Down the years around the world we have had stampedes in various public places, even in underground railway stations, yet nobody blames people for being scared out of their minds.  They blame to authorities and organisers for not making the event/venue safe.  Hillsborough has never been afforded that ‘luxury’.

Just think for a moment.  You drive to a match with a car full of people, there may even be someone in there you don’t really know.  There is an incident at the match so tragic the game is called off and the pitch full of supporters not really knowing what’s happened, desperate to help others.  There are fans using advertising boards with makeshift stretchers, running from one end of the pitch to the other carrying another fan.  There are no mobile phones, no stadium announcements – only people telling you what they’ve seen and what they believed has happened.  You have actually watched people dying and there’s nothing you can do about it.  Then you have to drive home and that bloke who you didn’t really know, is not with you.  You don’t know where he is but he is not with you.  How do you feel?

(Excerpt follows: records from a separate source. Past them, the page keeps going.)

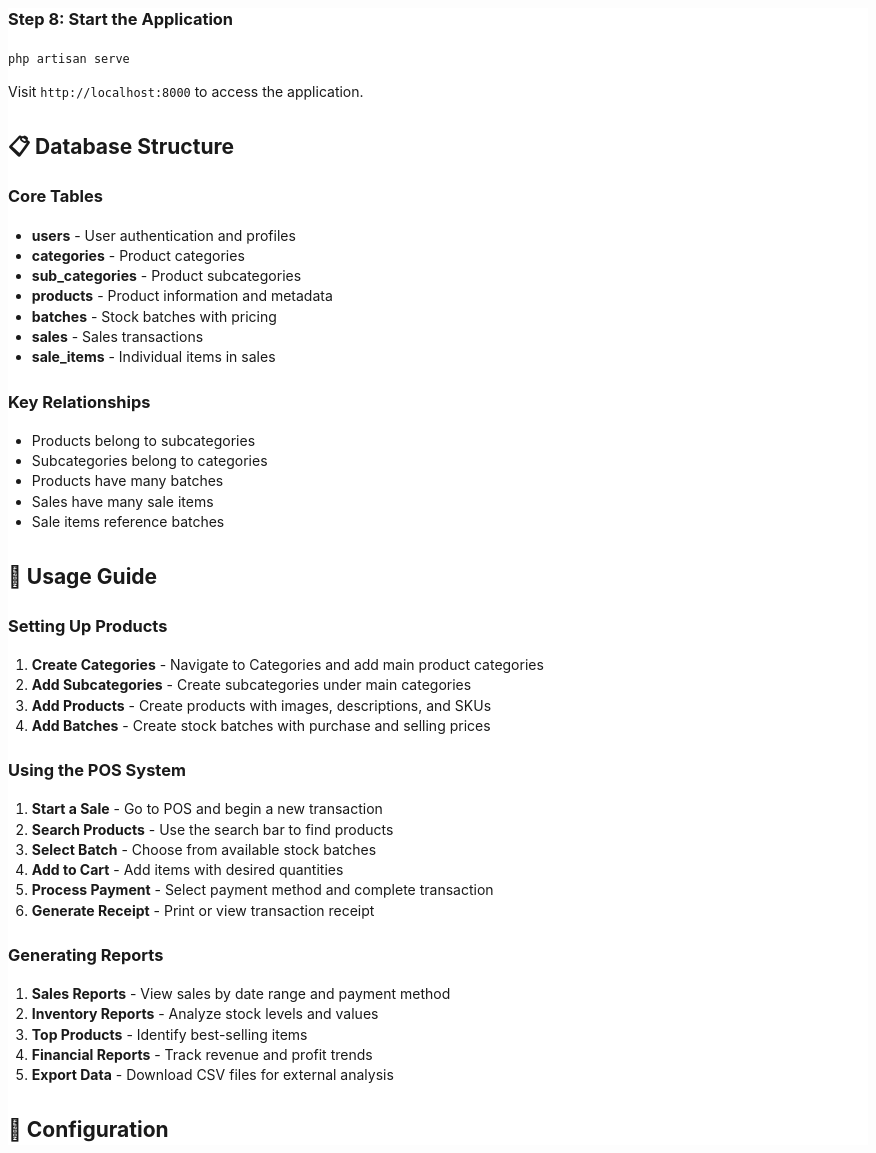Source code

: ### Step 8: Start the Application
```bash
php artisan serve
```

Visit `http://localhost:8000` to access the application.

## 📋 Database Structure

### Core Tables
- **users** - User authentication and profiles
- **categories** - Product categories
- **sub_categories** - Product subcategories
- **products** - Product information and metadata
- **batches** - Stock batches with pricing
- **sales** - Sales transactions
- **sale_items** - Individual items in sales

### Key Relationships
- Products belong to subcategories
- Subcategories belong to categories
- Products have many batches
- Sales have many sale items
- Sale items reference batches

## 🎯 Usage Guide

### Setting Up Products
1. **Create Categories** - Navigate to Categories and add main product categories
2. **Add Subcategories** - Create subcategories under main categories
3. **Add Products** - Create products with images, descriptions, and SKUs
4. **Add Batches** - Create stock batches with purchase and selling prices

### Using the POS System
1. **Start a Sale** - Go to POS and begin a new transaction
2. **Search Products** - Use the search bar to find products
3. **Select Batch** - Choose from available stock batches
4. **Add to Cart** - Add items with desired quantities
5. **Process Payment** - Select payment method and complete transaction
6. **Generate Receipt** - Print or view transaction receipt

### Generating Reports
1. **Sales Reports** - View sales by date range and payment method
2. **Inventory Reports** - Analyze stock levels and values
3. **Top Products** - Identify best-selling items
4. **Financial Reports** - Track revenue and profit trends
5. **Export Data** - Download CSV files for external analysis

## 🔧 Configuration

When you get home you cannot really tell his family where he was, as you don’t really know.  So they travel down to Sheffield the next day just hoping for some news.  Remember, there’s no twitter, facebook, mobile phones or 24-hour news.  Then for years this guy, who you didn’t really know, is one of those blamed for his own death.  But you didn’t see any violence, no one appeared drunk so much they would kill others and you have to live with this whole sorry affair for the rest of your life.

Just imagine all that, and then get a visit from the police to take a statement only to be told you must’ve been a trouble-maker, you must’ve been the cause of the whole tragedy and then if, when you still protest your innocence, you aren’t any of these, then you cannot have been there.

Just imagine all of that and have to hear someone say years later “why can’t they just shut-up about Hillsborough and get over it?”.  Now imagine how you would feel, because that is what happened to at least one lad who was there and he wasn’t even a Liverpool fan.

It won’t be long before there is justice and the families and friends of the 96 can have some sort of closure.  It doesn’t bring their loved ones back, it doesn’t change anything other than you are not continually fighting against a false representation of what actually happened.

This Hillsborough Campaign story is an example of how you can change things if you are prepared to go on fighting.  Would it have happened if another city was involved?  I have my doubts and thankfully we will never know.  When you go to football now and sit in comfort and have plenty of room to move about, you are afforded that luxury because the authorities waiting until 96 people lost their lives in conditions completely foreign to the ones you enjoy.

Today, just spare a minute to think about that.